Les had a temper; she and Percy had both seen it in action the day he brought his cows along Hang Dog Road to put them to the bull. Hang Dog wasn’t the name on the maps, but that was what the locals called it. Hang Dog Road was a straight stretch of gravel a good ten miles long. Les’s farm was at the opposite end to Percy and Hazel’s.

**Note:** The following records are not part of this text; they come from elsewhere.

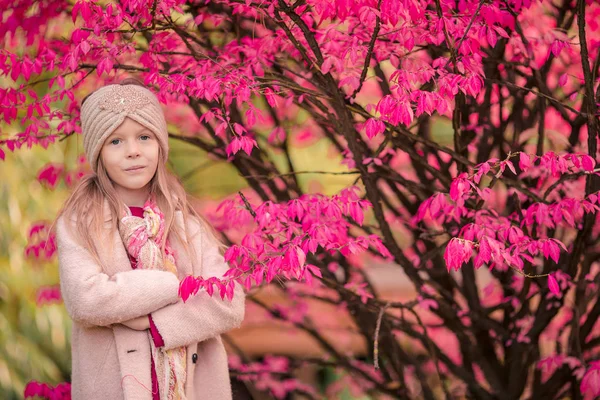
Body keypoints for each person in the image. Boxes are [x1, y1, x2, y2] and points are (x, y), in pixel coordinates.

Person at [52, 77, 245, 400]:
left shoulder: (185, 222)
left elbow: (228, 301)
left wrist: (156, 324)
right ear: (98, 151)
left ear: (159, 145)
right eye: (116, 141)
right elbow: (86, 299)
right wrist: (174, 285)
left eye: (144, 137)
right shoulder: (81, 222)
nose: (133, 152)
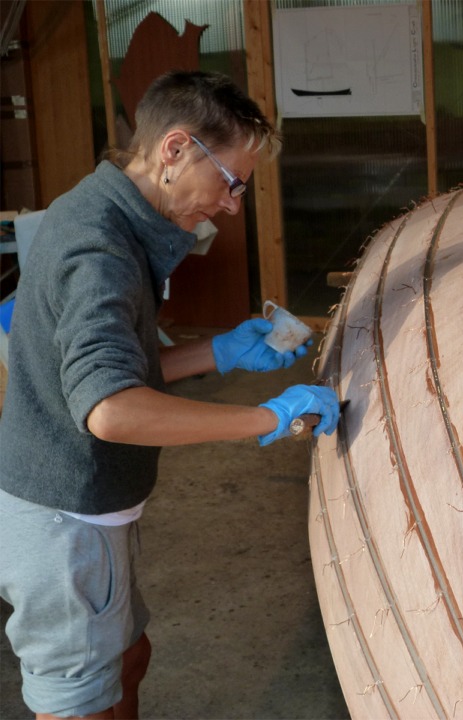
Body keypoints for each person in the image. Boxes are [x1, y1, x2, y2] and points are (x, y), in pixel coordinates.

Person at [0, 70, 340, 719]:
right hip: (62, 519)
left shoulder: (108, 213)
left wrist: (219, 351)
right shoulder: (99, 248)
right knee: (81, 702)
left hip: (88, 507)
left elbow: (112, 369)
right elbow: (109, 408)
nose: (232, 205)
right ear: (175, 149)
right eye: (231, 183)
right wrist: (265, 416)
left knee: (131, 658)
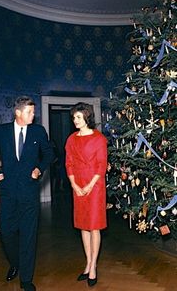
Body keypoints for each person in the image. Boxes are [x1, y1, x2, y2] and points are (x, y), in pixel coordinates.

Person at [0, 96, 54, 291]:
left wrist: (39, 169)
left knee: (29, 236)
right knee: (6, 233)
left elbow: (49, 153)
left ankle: (26, 279)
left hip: (30, 193)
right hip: (7, 193)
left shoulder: (38, 132)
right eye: (30, 112)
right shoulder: (2, 131)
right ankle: (15, 262)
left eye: (33, 111)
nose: (34, 115)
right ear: (18, 113)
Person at [65, 102, 107, 287]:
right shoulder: (71, 139)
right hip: (78, 185)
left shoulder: (99, 139)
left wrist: (90, 185)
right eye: (74, 117)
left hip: (95, 185)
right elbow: (69, 163)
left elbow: (101, 165)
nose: (75, 120)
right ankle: (88, 262)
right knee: (83, 225)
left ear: (87, 117)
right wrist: (74, 184)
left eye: (78, 117)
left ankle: (93, 267)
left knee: (94, 226)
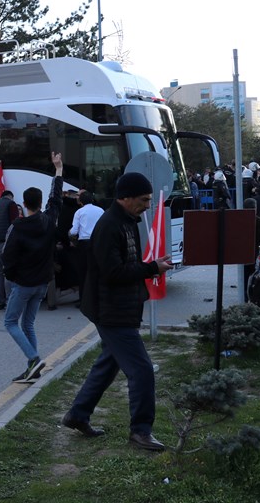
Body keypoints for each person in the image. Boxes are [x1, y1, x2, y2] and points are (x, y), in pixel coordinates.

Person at [62, 172, 174, 452]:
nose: (148, 205)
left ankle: (77, 415)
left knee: (108, 364)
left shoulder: (126, 221)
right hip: (111, 312)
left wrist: (150, 267)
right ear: (126, 197)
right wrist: (152, 268)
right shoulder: (110, 226)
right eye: (144, 200)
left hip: (121, 307)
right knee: (142, 370)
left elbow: (126, 265)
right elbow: (113, 273)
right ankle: (141, 431)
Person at [1, 152, 63, 383]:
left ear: (24, 204)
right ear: (40, 203)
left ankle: (34, 358)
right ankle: (32, 367)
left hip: (24, 283)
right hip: (43, 282)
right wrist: (58, 170)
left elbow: (8, 258)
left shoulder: (19, 227)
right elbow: (56, 198)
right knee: (28, 323)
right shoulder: (49, 220)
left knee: (10, 322)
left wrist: (12, 277)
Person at [69, 190, 105, 300]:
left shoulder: (79, 212)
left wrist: (69, 234)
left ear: (81, 201)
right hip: (98, 242)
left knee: (83, 272)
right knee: (97, 270)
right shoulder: (100, 210)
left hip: (84, 244)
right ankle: (98, 297)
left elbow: (74, 231)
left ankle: (84, 299)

That day, when the cows were getting what Hazel called ‘their little fling’, Les had got in the bull’s way. The beast flicked his leg with one horn, drawing
blood. It was a good thing, Percy and Hazel said, that that bull had had his horns tipped or there would have been a death. Fortunately they kept a pitchfork on hand when their bull was mating because the animal got touchy if he wasn’t getting his way. But it was Les who flew into such a black rage that he grabbed the pitchfork and set off on his horse. The bull raced this way and that, foaming and rearing up against the fences when Les got near him, plunging his fork into the animal’s side so that there was blood and froth and screaming everywhere. Percy shouted, ‘Lay off my bull, Mullens’, and jumped on his own horse, pursuing Les with an axe in his hand. It was Hazel who walked out into the paddock and spoke quietly to the bull. The men, seeing her standing there, had both stopped. The bull, its eyes red and rolling, made to charge at her, then changed its mind. Hazel George didn’t stand nonsense.